BEGIN Data listing
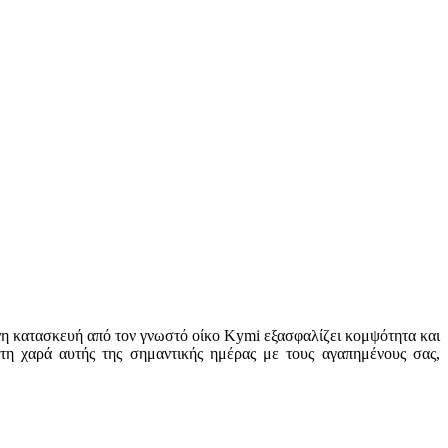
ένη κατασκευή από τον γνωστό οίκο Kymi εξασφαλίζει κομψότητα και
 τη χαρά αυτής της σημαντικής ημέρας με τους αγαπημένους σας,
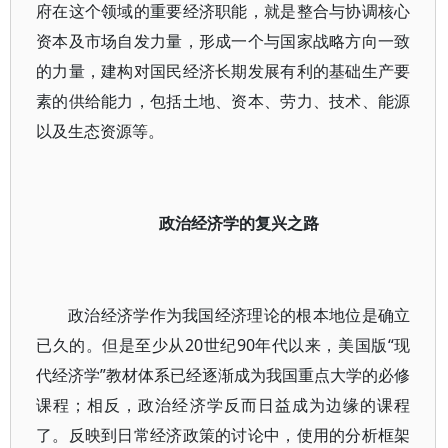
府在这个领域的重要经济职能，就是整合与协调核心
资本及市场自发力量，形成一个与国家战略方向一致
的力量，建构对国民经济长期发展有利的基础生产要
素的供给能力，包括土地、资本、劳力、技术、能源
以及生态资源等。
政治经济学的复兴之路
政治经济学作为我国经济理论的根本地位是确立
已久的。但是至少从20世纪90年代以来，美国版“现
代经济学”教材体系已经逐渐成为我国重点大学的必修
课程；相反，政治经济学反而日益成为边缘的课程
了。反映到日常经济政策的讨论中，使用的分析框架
END Data listing
■ Activity:
Set out every line of text from the entries above as a JSON list of strings, one string per line, skipping blank lines and leaving the pictures out.

■ Expected output:
[
  "ένη κατασκευή από τον γνωστό οίκο Kymi εξασφαλίζει κομψότητα και",
  " τη χαρά αυτής της σημαντικής ημέρας με τους αγαπημένους σας,",
  "府在这个领域的重要经济职能，就是整合与协调核心",
  "资本及市场自发力量，形成一个与国家战略方向一致",
  "的力量，建构对国民经济长期发展有利的基础生产要",
  "素的供给能力，包括土地、资本、劳力、技术、能源",
  "以及生态资源等。",
  "政治经济学的复兴之路",
  "政治经济学作为我国经济理论的根本地位是确立",
  "已久的。但是至少从20世纪90年代以来，美国版“现",
  "代经济学”教材体系已经逐渐成为我国重点大学的必修",
  "课程；相反，政治经济学反而日益成为边缘的课程",
  "了。反映到日常经济政策的讨论中，使用的分析框架"
]